The result was a slam-contact between the trigger guard of my Perazzi and my middle finger. A few of them and I'd had not just enough but too much.

Beside, it doesn't offer the cast off it claims, though it does give you offset which is better anyway. 

Mine? I couldn't stand to shoot it. 

Jezek

 
As I have insisted all along, Davy B can get exactly stock configuration he wants at a cost of a few well-spaced evenings with a rasp, sandpaper, and finish of some kind, I recommend Birchwood Casey's Tru-oil ®. The idea that only a stockmaker can can build you the stock you need is to me absurd. I've been there over and over again and it's never been done for me - usually not close and there's no "money back" on custom wood whether it is almost right or pretty-much wrong, and the latter has been for me far more common that the former. 

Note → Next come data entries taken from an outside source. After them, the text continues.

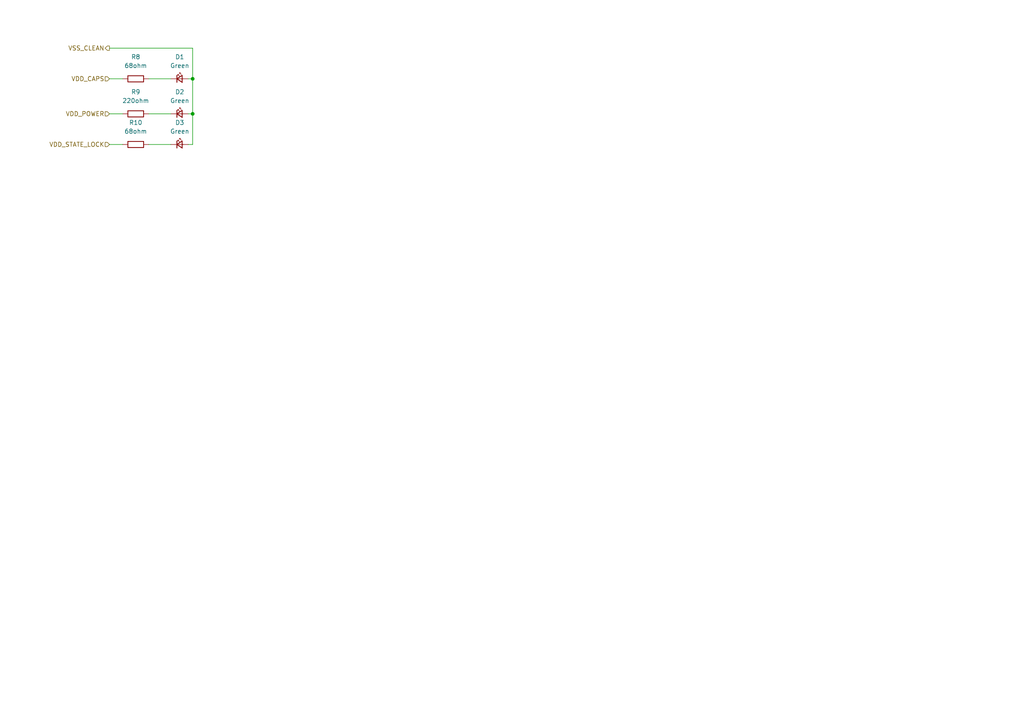
<source format=kicad_sch>
(kicad_sch
	(version 20250114)
	(generator "eeschema")
	(generator_version "9.0")
	(uuid "08cfb414-f06d-45e0-9cdf-1860c40ead85")
	(paper "A4")
	(title_block
		(rev "1 - do not edit connector pin layout.")
		(company "Henry's Software House")
	)
	
	(junction
		(at 55.88 22.86)
		(diameter 0)
		(color 0 0 0 0)
		(uuid "3d5a7013-73e1-4b43-a687-9d90f71ad488")
	)
	(junction
		(at 55.88 33.02)
		(diameter 0)
		(color 0 0 0 0)
		(uuid "740a69dd-0831-4704-8060-c53bb8522474")
	)
	(wire
		(pts
			(xy 35.56 41.91) (xy 31.75 41.91)
		)
		(stroke
			(width 0)
			(type default)
		)
		(uuid "00ce9c51-01c0-430f-864e-432e8e8dddda")
	)
	(wire
		(pts
			(xy 55.88 22.86) (xy 55.88 33.02)
		)
		(stroke
			(width 0)
			(type default)
		)
		(uuid "2de7d90e-481f-4289-8d8d-776e2e4d4109")
	)
	(wire
		(pts
			(xy 31.75 13.97) (xy 55.88 13.97)
		)
		(stroke
			(width 0)
			(type default)
		)
		(uuid "4ccb2f2d-f608-457a-b13f-47a80c671a0b")
	)
	(wire
		(pts
			(xy 55.88 33.02) (xy 55.88 41.91)
		)
		(stroke
			(width 0)
			(type default)
		)
		(uuid "5b461f8e-739d-4e3a-be6b-a9dff129a2fe")
	)
	(wire
		(pts
			(xy 55.88 33.02) (xy 54.61 33.02)
		)
		(stroke
			(width 0)
			(type default)
		)
		(uuid "736b7dcb-c18f-43c3-b860-8baf1f52a88c")
	)
	(wire
		(pts
			(xy 55.88 22.86) (xy 54.61 22.86)
		)
		(stroke
			(width 0)
			(type default)
		)
		(uuid "76336751-e151-495e-96e6-681f88dcc87a")
	)
	(wire
		(pts
			(xy 55.88 41.91) (xy 54.61 41.91)
		)
		(stroke
			(width 0)
			(type default)
		)
		(uuid "94dff0f7-9df8-4336-9bf6-d96f601100a0")
	)
	(wire
		(pts
			(xy 43.18 22.86) (xy 49.53 22.86)
		)
		(stroke
			(width 0)
			(type default)
		)
		(uuid "a043b32c-017a-4ef7-af0d-bb2cfae4d641")
	)
	(wire
		(pts
			(xy 35.56 22.86) (xy 31.75 22.86)
		)
		(stroke
			(width 0)
			(type default)
		)
		(uuid "a7427e05-449b-470b-83e5-7391e601e2ac")
	)
	(wire
		(pts
			(xy 35.56 33.02) (xy 31.75 33.02)
		)
		(stroke
			(width 0)
			(type default)
		)
		(uuid "a814d2b3-514d-4d4a-8f3d-a50fb4252530")
	)
	(wire
		(pts
			(xy 55.88 13.97) (xy 55.88 22.86)
		)
		(stroke
			(width 0)
			(type default)
		)
		(uuid "aa35dd76-58d9-4749-8c34-747606f732b1")
	)
	(wire
		(pts
			(xy 43.18 41.91) (xy 49.53 41.91)
		)
		(stroke
			(width 0)
			(type default)
		)
		(uuid "f12926d6-8f43-495e-9f18-af7e906f5acb")
	)
	(wire
		(pts
			(xy 43.18 33.02) (xy 49.53 33.02)
		)
		(stroke
			(width 0)
			(type default)
		)
		(uuid "ff6c3c6e-6b06-4c62-995a-680ed393960a")
	)
	(hierarchical_label "VDD_POWER"
		(shape input)
		(at 31.75 33.02 180)
		(effects
			(font
				(size 1.27 1.27)
			)
			(justify right)
		)
		(uuid "15cb705c-4350-4d3d-b30e-4eca378f1a5c")
	)
	(hierarchical_label "VDD_STATE_LOCK"
		(shape input)
		(at 31.75 41.91 180)
		(effects
			(font
				(size 1.27 1.27)
			)
			(justify right)
		)
		(uuid "4b000c11-abb9-4ea8-98cc-b4a14ee4405f")
	)
	(hierarchical_label "VDD_CAPS"
		(shape input)
		(at 31.75 22.86 180)
		(effects
			(font
				(size 1.27 1.27)
			)
			(justify right)
		)
		(uuid "59408a06-b1da-46ab-ad52-ee3ed2b95dbe")
	)
	(hierarchical_label "VSS_CLEAN"
		(shape output)
		(at 31.75 13.97 180)
		(effects
			(font
				(size 1.27 1.27)
			)
			(justify right)
		)
		(uuid "e843cea6-abc8-41d6-ab3d-6377b2ac54cd")
	)
	(symbol
		(lib_id "PCM_SparkFun-LED:LED_Green_0603")
		(at 52.07 22.86 0)
		(unit 1)
		(exclude_from_sim no)
		(in_bom yes)
		(on_board yes)
		(dnp no)
		(fields_autoplaced yes)
		(uuid "2031bea1-64af-42e4-b1c6-df884bf7a6c2")
		(property "Reference" "D1"
			(at 52.1335 16.51 0)
			(effects
				(font
					(size 1.27 1.27)
				)
			)
		)
		(property "Value" "Green"
			(at 52.1335 19.05 0)
			(effects
				(font
					(size 1.27 1.27)
				)
			)
		)
		(property "Footprint" "PCM_SparkFun-LED:LED_0603_1608Metric_Green"
			(at 52.07 27.94 0)
			(effects
				(font
					(size 1.27 1.27)
				)
				(hide yes)
			)
		)
		(property "Datasheet" "https://docs.broadcom.com/docs/AV02-0551EN"
			(at 52.07 33.02 0)
			(effects
				(font
					(size 1.27 1.27)
				)
				(hide yes)
			)
		)
		(property "Description" "Light emitting diode"
			(at 52.07 35.56 0)
			(effects
				(font
					(size 1.27 1.27)
				)
				(hide yes)
			)
		)
		(property "PROD_ID" "DIO-00821"
			(at 52.07 30.48 0)
			(effects
				(font
					(size 1.27 1.27)
				)
				(hide yes)
			)
		)
		(pin "1"
			(uuid "91594f61-4adf-43f2-b4df-1304e03395e1")
		)
		(pin "2"
			(uuid "2f2f38c9-fa19-4ad1-9cf5-103f3b28ecfb")
		)
		(instances
			(project "esp32_s2_wroom_v1"
				(path "/cbe25a1b-6c02-43c2-9ff9-ba274c7cf6a2/34291af8-545a-4f85-91a5-b626312cd6ca"
					(reference "D1")
					(unit 1)
				)
			)
		)
	)
	(symbol
		(lib_id "PCM_SL_Resistors:220ohm")
		(at 39.37 33.02 0)
		(unit 1)
		(exclude_from_sim no)
		(in_bom yes)
		(on_board yes)
		(dnp no)
		(fields_autoplaced yes)
		(uuid "24385e8a-ee13-408c-b95b-05a2b1d0f3b0")
		(property "Reference" "R9"
			(at 39.37 26.67 0)
			(effects
				(font
					(size 1.27 1.27)
				)
			)
		)
		(property "Value" "220ohm"
			(at 39.37 29.21 0)
			(effects
				(font
					(size 1.27 1.27)
				)
			)
		)
		(property "Footprint" "Resistor_THT:R_Axial_DIN0207_L6.3mm_D2.5mm_P10.16mm_Horizontal"
			(at 40.259 37.338 0)
			(effects
				(font
					(size 1.27 1.27)
				)
				(hide yes)
			)
		)
		(property "Datasheet" ""
			(at 39.878 33.02 0)
			(effects
				(font
					(size 1.27 1.27)
				)
				(hide yes)
			)
		)
		(property "Description" "220Ω, 1/4W Resistor"
			(at 39.37 33.02 0)
			(effects
				(font
					(size 1.27 1.27)
				)
				(hide yes)
			)
		)
		(pin "2"
			(uuid "cb36d946-3fb1-4fdd-a37b-3cca876a2bf1")
		)
		(pin "1"
			(uuid "4cf3005f-6ca7-44c0-b3f8-98589d725d9f")
		)
		(instances
			(project "esp32_s2_wroom_v1"
				(path "/cbe25a1b-6c02-43c2-9ff9-ba274c7cf6a2/34291af8-545a-4f85-91a5-b626312cd6ca"
					(reference "R9")
					(unit 1)
				)
			)
		)
	)
	(symbol
		(lib_id "PCM_SparkFun-LED:LED_Green_0603")
		(at 52.07 41.91 0)
		(unit 1)
		(exclude_from_sim no)
		(in_bom yes)
		(on_board yes)
		(dnp no)
		(uuid "793c7bc0-9d18-4721-bf3e-66d7e78a89dc")
		(property "Reference" "D3"
			(at 52.1335 35.56 0)
			(effects
				(font
					(size 1.27 1.27)
				)
			)
		)
		(property "Value" "Green"
			(at 52.1335 38.1 0)
			(effects
				(font
					(size 1.27 1.27)
				)
			)
		)
		(property "Footprint" "PCM_SparkFun-LED:LED_0603_1608Metric_Green"
			(at 52.07 46.99 0)
			(effects
				(font
					(size 1.27 1.27)
				)
				(hide yes)
			)
		)
		(property "Datasheet" "https://docs.broadcom.com/docs/AV02-0551EN"
			(at 52.07 52.07 0)
			(effects
				(font
					(size 1.27 1.27)
				)
				(hide yes)
			)
		)
		(property "Description" "Light emitting diode"
			(at 52.07 54.61 0)
			(effects
				(font
					(size 1.27 1.27)
				)
				(hide yes)
			)
		)
		(property "PROD_ID" "DIO-00821"
			(at 52.07 49.53 0)
			(effects
				(font
					(size 1.27 1.27)
				)
				(hide yes)
			)
		)
		(pin "1"
			(uuid "e7c4b64a-70ba-4031-96d1-fa818f45b2be")
		)
		(pin "2"
			(uuid "03c9119f-1221-43ab-a4e7-a24942963b93")
		)
		(instances
			(project "esp32_s2_wroom_v1"
				(path "/cbe25a1b-6c02-43c2-9ff9-ba274c7cf6a2/34291af8-545a-4f85-91a5-b626312cd6ca"
					(reference "D3")
					(unit 1)
				)
			)
		)
	)
	(symbol
		(lib_id "PCM_SL_Resistors:100ohm")
		(at 39.37 41.91 0)
		(unit 1)
		(exclude_from_sim no)
		(in_bom yes)
		(on_board yes)
		(dnp no)
		(fields_autoplaced yes)
		(uuid "7a0ee55c-7ec6-44ac-8e70-679bfdb5519f")
		(property "Reference" "R10"
			(at 39.37 35.56 0)
			(effects
				(font
					(size 1.27 1.27)
				)
			)
		)
		(property "Value" "68ohm"
			(at 39.37 38.1 0)
			(effects
				(font
					(size 1.27 1.27)
				)
			)
		)
		(property "Footprint" "Resistor_THT:R_Axial_DIN0207_L6.3mm_D2.5mm_P10.16mm_Horizontal"
			(at 40.259 46.228 0)
			(effects
				(font
					(size 1.27 1.27)
				)
				(hide yes)
			)
		)
		(property "Datasheet" ""
			(at 39.878 41.91 0)
			(effects
				(font
					(size 1.27 1.27)
				)
				(hide yes)
			)
		)
		(property "Description" "100Ω, 1/4W Resistor"
			(at 39.37 41.91 0)
			(effects
				(font
					(size 1.27 1.27)
				)
				(hide yes)
			)
		)
		(pin "1"
			(uuid "dfc2be22-34ba-41cd-94e7-745c2dfac165")
		)
		(pin "2"
			(uuid "1d5d9bfe-6fb8-4eb7-995f-4dc71d41147a")
		)
		(instances
			(project "esp32_s2_wroom_v1"
				(path "/cbe25a1b-6c02-43c2-9ff9-ba274c7cf6a2/34291af8-545a-4f85-91a5-b626312cd6ca"
					(reference "R10")
					(unit 1)
				)
			)
		)
	)
	(symbol
		(lib_id "PCM_SparkFun-LED:LED_Green_0603")
		(at 52.07 33.02 0)
		(unit 1)
		(exclude_from_sim no)
		(in_bom yes)
		(on_board yes)
		(dnp no)
		(fields_autoplaced yes)
		(uuid "a735f84f-ca81-4ec2-9bd5-a8a4b2fa9b00")
		(property "Reference" "D2"
			(at 52.1335 26.67 0)
			(effects
				(font
					(size 1.27 1.27)
				)
			)
		)
		(property "Value" "Green"
			(at 52.1335 29.21 0)
			(effects
				(font
					(size 1.27 1.27)
				)
			)
		)
		(property "Footprint" "PCM_SparkFun-LED:LED_0603_1608Metric_Green"
			(at 52.07 38.1 0)
			(effects
				(font
					(size 1.27 1.27)
				)
				(hide yes)
			)
		)
		(property "Datasheet" "https://docs.broadcom.com/docs/AV02-0551EN"
			(at 52.07 43.18 0)
			(effects
				(font
					(size 1.27 1.27)
				)
				(hide yes)
			)
		)
		(property "Description" "Light emitting diode"
			(at 52.07 45.72 0)
			(effects
				(font
					(size 1.27 1.27)
				)
				(hide yes)
			)
		)
		(property "PROD_ID" "DIO-00821"
			(at 52.07 40.64 0)
			(effects
				(font
					(size 1.27 1.27)
				)
				(hide yes)
			)
		)
		(pin "1"
			(uuid "f0b71f1c-d0c0-4b80-925a-e273016ec9ff")
		)
		(pin "2"
			(uuid "735ea8c7-feb3-4ae4-b544-7fc80de53dbd")
		)
		(instances
			(project "esp32_s2_wroom_v1"
				(path "/cbe25a1b-6c02-43c2-9ff9-ba274c7cf6a2/34291af8-545a-4f85-91a5-b626312cd6ca"
					(reference "D2")
					(unit 1)
				)
			)
		)
	)
	(symbol
		(lib_id "PCM_SL_Resistors:100ohm")
		(at 39.37 22.86 0)
		(unit 1)
		(exclude_from_sim no)
		(in_bom yes)
		(on_board yes)
		(dnp no)
		(fields_autoplaced yes)
		(uuid "de870ad3-81ea-4496-860f-c274daa94979")
		(property "Reference" "R8"
			(at 39.37 16.51 0)
			(effects
				(font
					(size 1.27 1.27)
				)
			)
		)
		(property "Value" "68ohm"
			(at 39.37 19.05 0)
			(effects
				(font
					(size 1.27 1.27)
				)
			)
		)
		(property "Footprint" "Resistor_THT:R_Axial_DIN0207_L6.3mm_D2.5mm_P10.16mm_Horizontal"
			(at 40.259 27.178 0)
			(effects
				(font
					(size 1.27 1.27)
				)
				(hide yes)
			)
		)
		(property "Datasheet" ""
			(at 39.878 22.86 0)
			(effects
				(font
					(size 1.27 1.27)
				)
				(hide yes)
			)
		)
		(property "Description" "100Ω, 1/4W Resistor"
			(at 39.37 22.86 0)
			(effects
				(font
					(size 1.27 1.27)
				)
				(hide yes)
			)
		)
		(pin "1"
			(uuid "d2e6a66d-8042-4f5a-89ae-04a636645c0f")
		)
		(pin "2"
			(uuid "4bc11b59-3e0a-4a24-a9f3-4e6f172f2b7a")
		)
		(instances
			(project "esp32_s2_wroom_v1"
				(path "/cbe25a1b-6c02-43c2-9ff9-ba274c7cf6a2/34291af8-545a-4f85-91a5-b626312cd6ca"
					(reference "R8")
					(unit 1)
				)
			)
		)
	)
)

</source>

A colleague on another forum reminded me of something I wrote a year ago.  Here's the link:

http://www.trapshooters.com/threads/that-cheek-slap-stuff.351281/#post-3356769

Mine is the eighth post, but on your way down pause to read post 3 by Techwriter Jeff who wrote the book on stock-fitting I referred to earlier in this thread.

And as you have already guessed, my answer to Kay Ohye's question is "No, I am not shooting this gun for resale."